I remember when I got pregnant with this baby that my mother had promised that she would stay with me for awhile and help me with everything but the baby. However, when the baby came, it turned into my parents visiting two nights in a row bringing food and just sitting and holding the baby. They had visited him countless times in the hospital as well and even once mom volunteered to go with me one night to drop off breast milk. I told her I was on percocet and didn’t need to drive, yet when she arrived at my house (just 5 mins away) she wanted me to drive. So I did. It’s almost like she doesn’t have any confidence in driving to a place she had visited 5-6 times at least. And I was on percocet. Figures.
After the second night in a row of them visiting, it hit me that my mother wasn’t going to help me like she said she would. Instead, she got herself a job and only spent one night with me. In fact right now I think she’s not taking my calls today because I didn’t allow her and my dad to come over this past Sunday because I needed to sit around without a bra trying to nurse him (not much luck) and letting my breasts dry out because I feel like I’m fighting thrush. Figures. So because it wasn’t a good time for hubby and me for them to come, she’s now not taking my calls.
The last phone call I had with her Sunday was strange… but it was the usual. Basically I told her a lactation consultant was coming over on Monday and that we were having newborn pictures taken almost an hour away.
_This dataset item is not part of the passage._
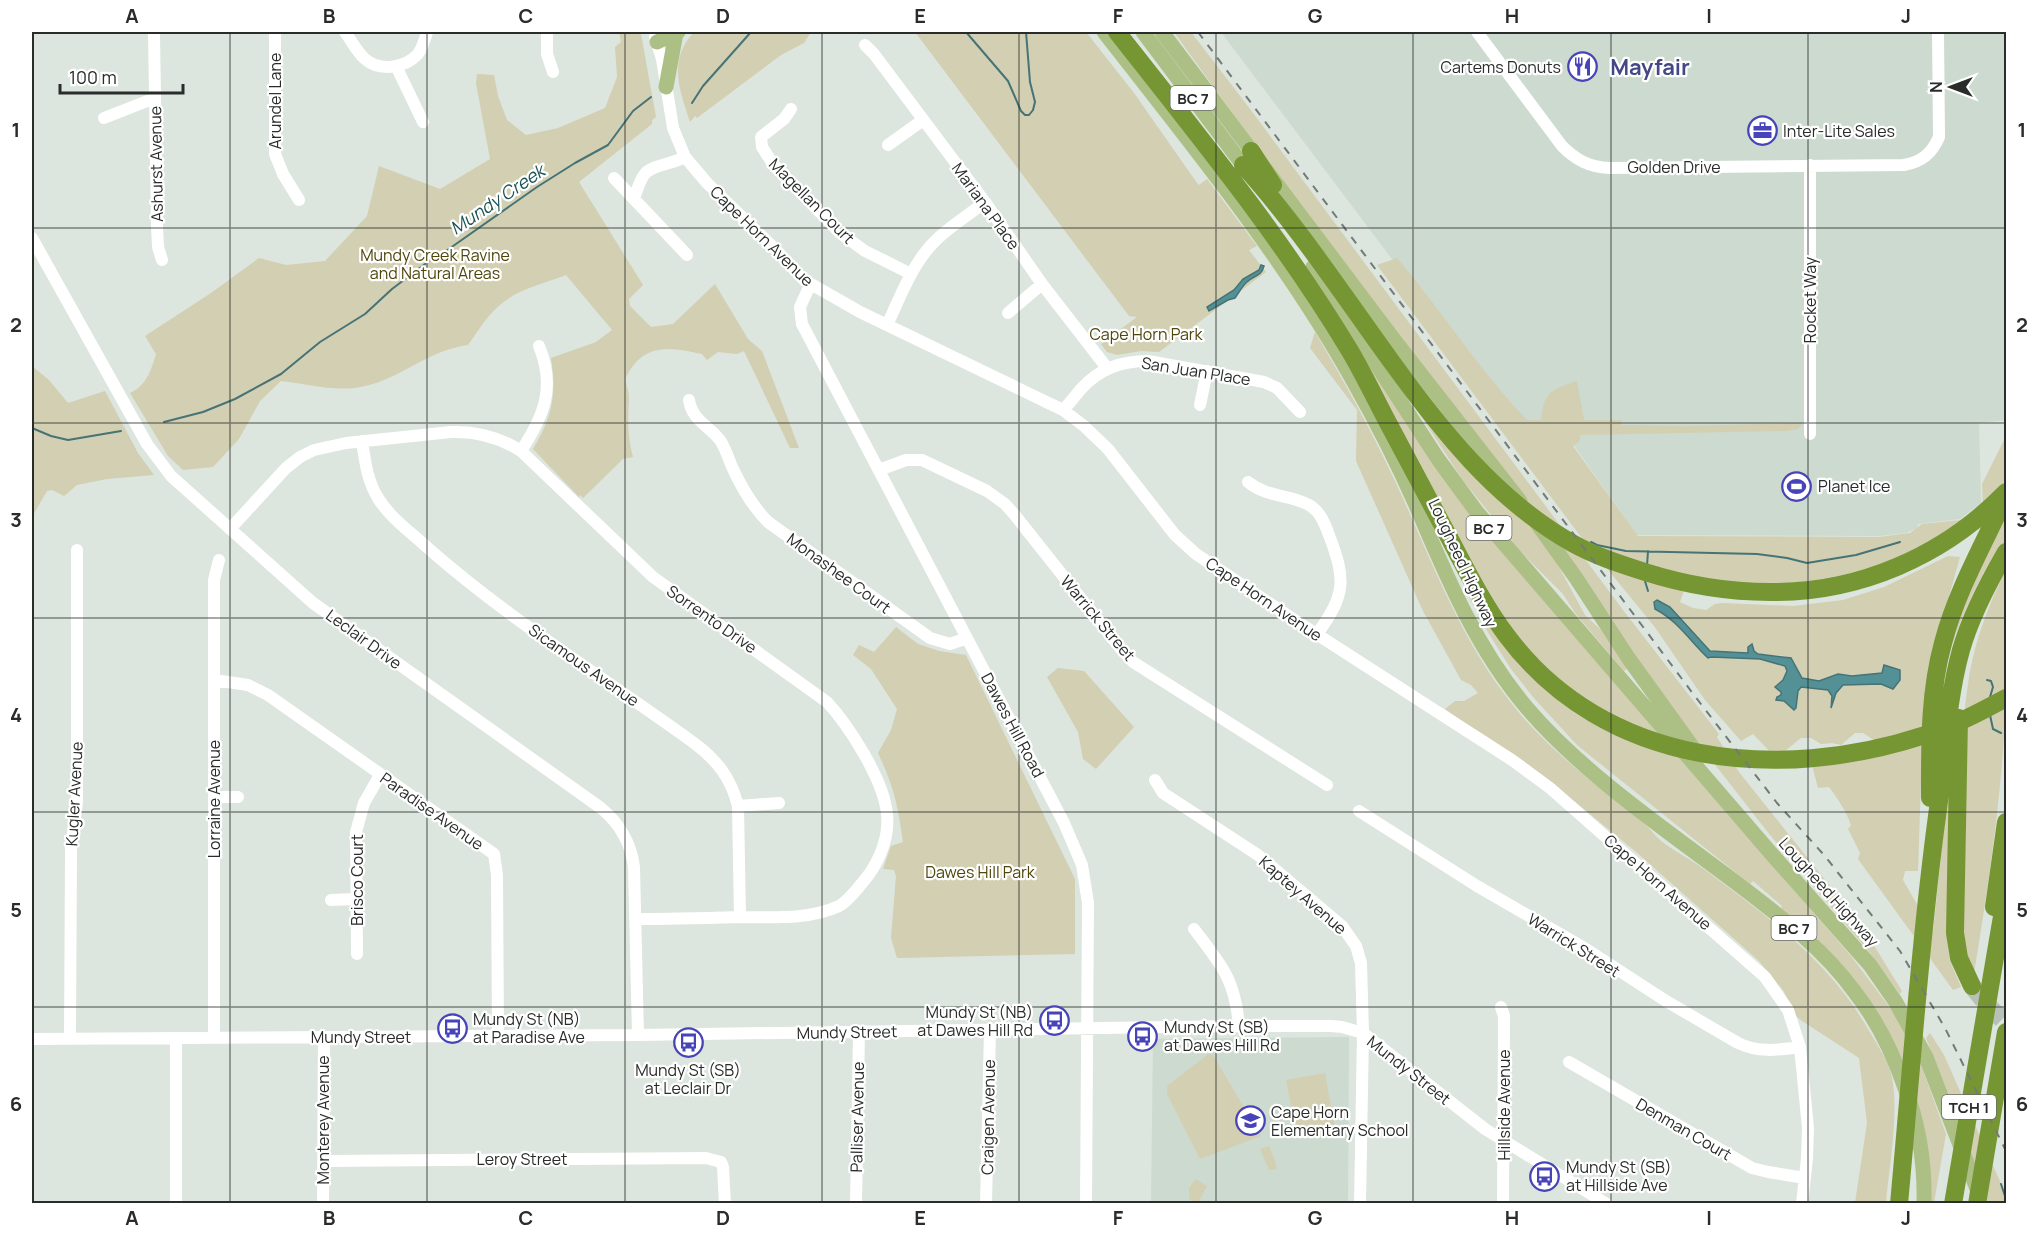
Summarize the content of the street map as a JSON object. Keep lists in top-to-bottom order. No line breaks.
{"streets":{"highway":["TCH 1"],"main road":["BC 7","Lougheed Highway"],"street":["Arundel Lane","Ashurst Avenue","Golden Drive","Magellan Court","Mariana Place","Cape Horn Avenue","Rocket Way","San Juan Place","Monashee Court","Warrick Street","Sorrento Drive","Leclair Drive","Sicamous Avenue","Dawes Hill Road","Kugler Avenue","Lorraine Avenue","Paradise Avenue","Brisco Court","Kaptey Avenue","Mundy Street","Hillside Avenue","Palliser Avenue","Craigen Avenue","Monterey Avenue","Denman Court","Leroy Street"]},"crossings":[["Golden Drive","Rocket Way"],["Mariana Place","San Juan Place"],["Cape Horn Avenue","San Juan Place"],["Cape Horn Avenue","Warrick Street"],["Cape Horn Avenue","Dawes Hill Road"],["Cape Horn Avenue","Denman Court"],["Monashee Court","Dawes Hill Road"],["Warrick Street","Dawes Hill Road"],["Sorrento Drive","Leclair Drive"],["Sorrento Drive","Sicamous Avenue"],["Leclair Drive","Mundy Street"],["Dawes Hill Road","Mundy Street"],["Kugler Avenue","Mundy Street"],["Lorraine Avenue","Paradise Avenue"],["Lorraine Avenue","Mundy Street"],["Paradise Avenue","Brisco Court"],["Paradise Avenue","Mundy Street"],["Kaptey Avenue","Mundy Street"],["Mundy Street","Hillside Avenue"],["Mundy Street","Palliser Avenue"],["Mundy Street","Craigen Avenue"],["Mundy Street","Monterey Avenue"],["Monterey Avenue","Leroy Street"]],"districts":["Mayfair"],"water":["Mundy Creek"],"parks":["Mundy Creek Ravine and Natural Areas","Cape Horn Park","Dawes Hill Park"],"places":{"restaurant":["Cartems Donuts"],"office":["Inter-Lite Sales"],"sports":["Planet Ice"],"bus stop":["Mundy St (NB) at Dawes Hill Rd","Mundy St (NB) at Paradise Ave","Mundy St (SB) at Dawes Hill Rd","Mundy St (SB) at Leclair Dr","Mundy St (SB) at Hillside Ave"],"school or university":["Cape Horn Elementary School"]},"scale_bar":"100 m","north":"left","grid":{"columns":["A","B","C","D","E","F","G","H","I","J"],"rows":["1","2","3","4","5","6"]}}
I told her about how bad my nipples felt. She immediately told me about how my dad had received a pseudo job offer from someone back home and that they could move back. My hubby’s sister warned me that my mother had told her that she didn’t have any friends here and that she is sitting up all night emailing her friends back home. On the phone she told me about the pseudo job offer sort of in a way to make me feel bad. It’s hard to explain but it’s sort of like a guilt trip, though it makes me sad to admit that… because my brother (who has YET TO STILL CALL ME AFTER HAVING A BABY) made an arse of himself by announcing at my wedding that my mom was the queen of the guilt trips… I don’t agree with that, but my mother is forgetting one thing. It’s not all about her… I know that she wants to see the baby more, but I’ve only had him for two weeks right now, but by the way she is acting and communicating with me, it’s like she hasn’t seen him in years. Then she told me that Dad was going out of town. And then she wanted to know when was a good time to come over because she wanted to see hubby and me. Yeah right. I told her she didn’t have to pretend…
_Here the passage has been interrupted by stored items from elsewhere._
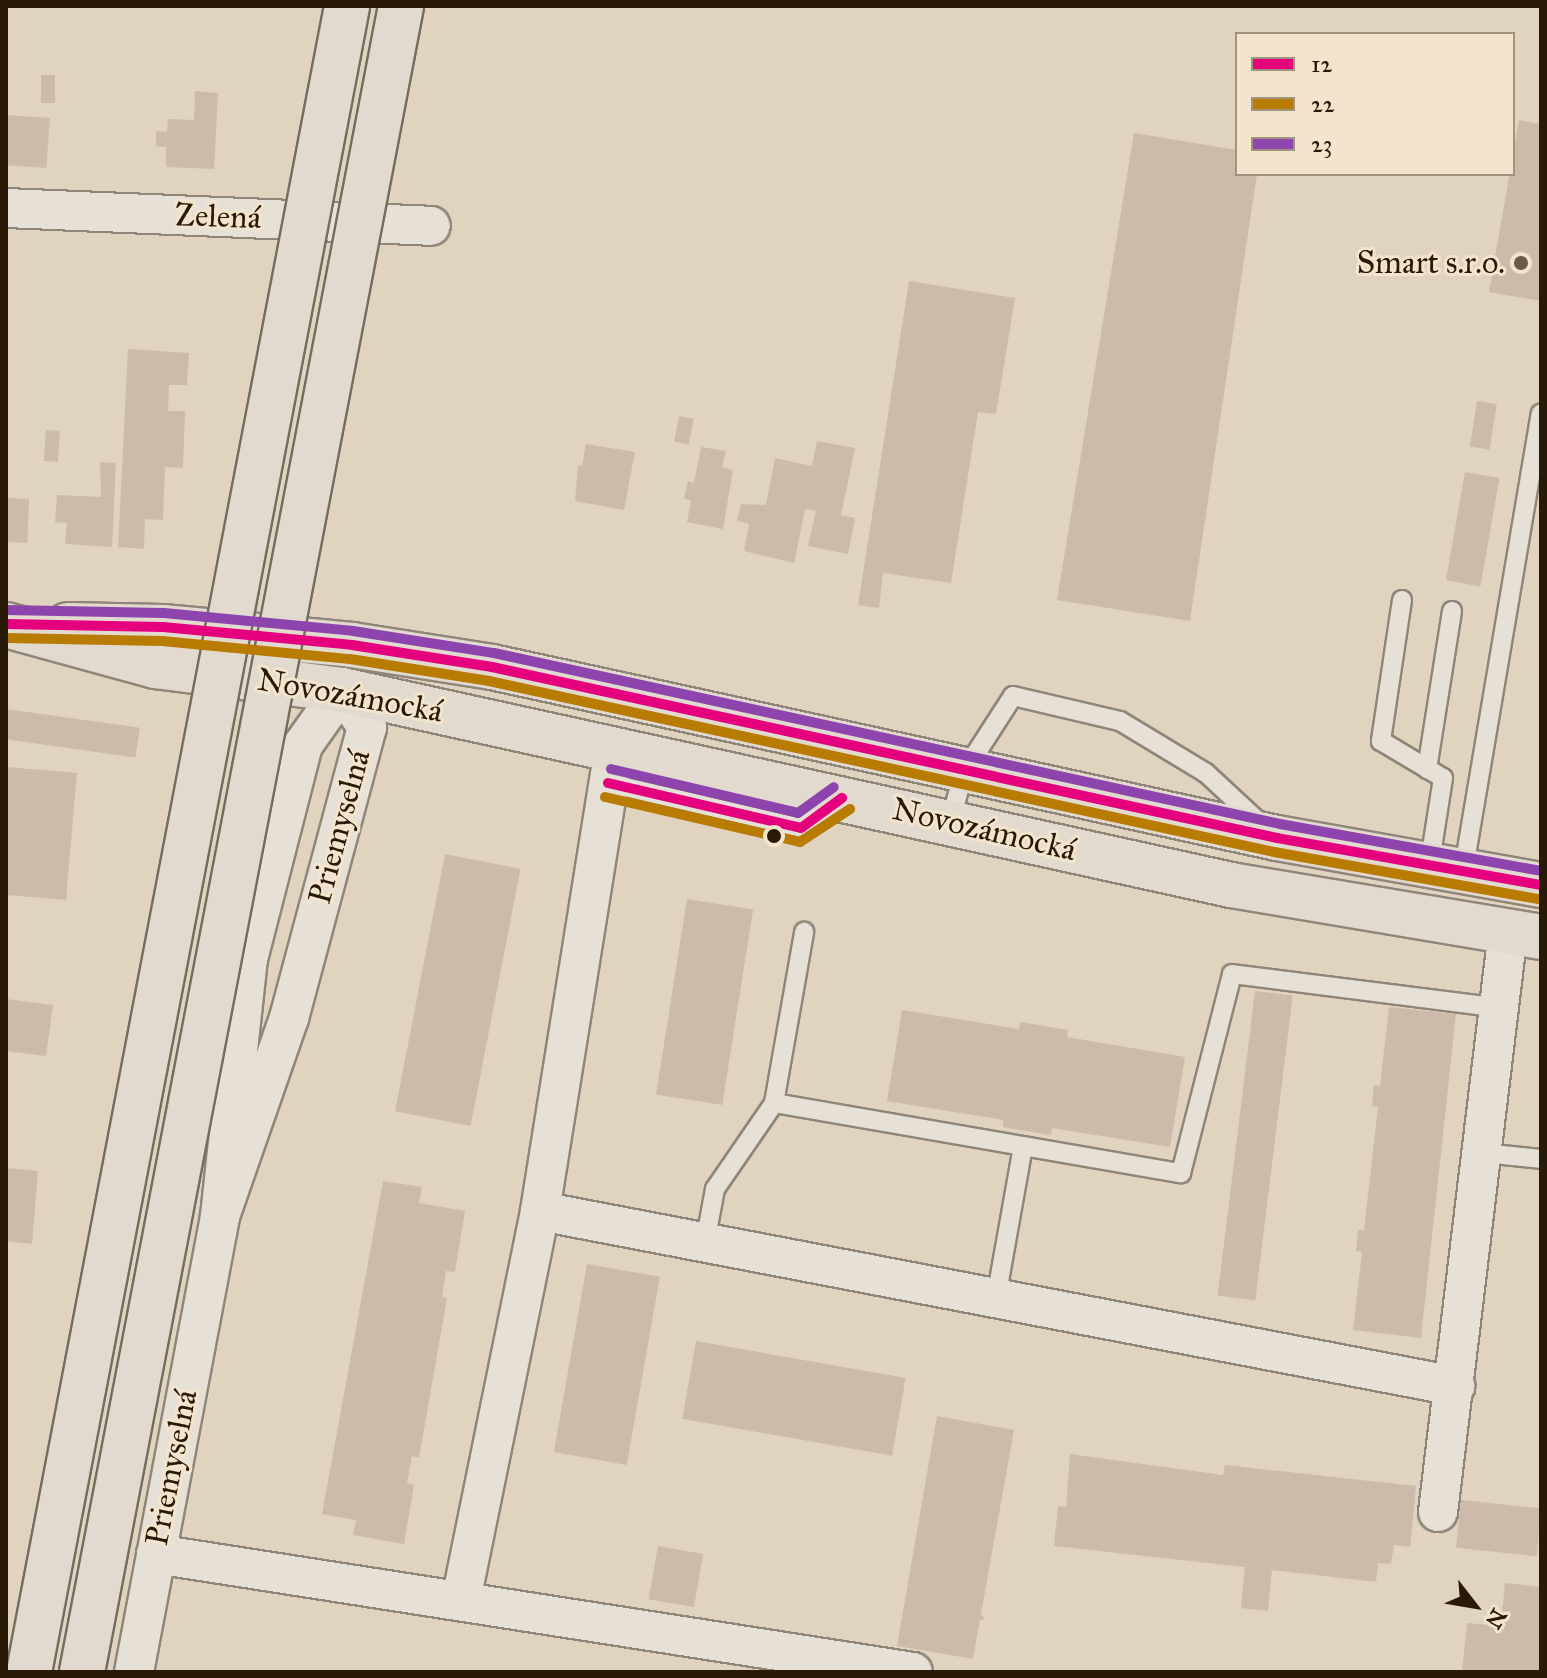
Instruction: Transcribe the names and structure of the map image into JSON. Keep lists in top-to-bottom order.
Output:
{
  "streets": {
    "main road": ["Novozámocká"],
    "street": ["Zelená", "Priemyselná"]
  },
  "crossings": [
    ["Novozámocká", "Priemyselná"]
  ],
  "places": ["Smart s.r.o."],
  "lines": ["transit line 23", "transit line 12", "transit line 22"],
  "legend": ["12", "22", "23"],
  "north": "bottom right"
}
She came over last Thursday and helped me out immensely. But three days later, Grandparent Syndrome is back where it’s all about her.
The problem is folks is that right now we’re on an every 3 hour schedule. I breastfeed with a nipple shield for 20 mins each breast and then supplement with pumped breast milk 22-30mL and then pump whatever is left in the breasts. Then change him and put him down. This takes about an hour or over. Then repeat in 3 hours. See the problem? Not much sleep. Thus the reason why I haven’t blogged, been on the internet, or even been out much.
I wouldn’t change things for the world. I already want another baby - to try in about 8 months or so. I don’t want little baby here to be alone. I figure since I’ll be 70 when he’s my age, it’d be nice if he had one other family member and not an only child. Haven’t got hubby on board yet.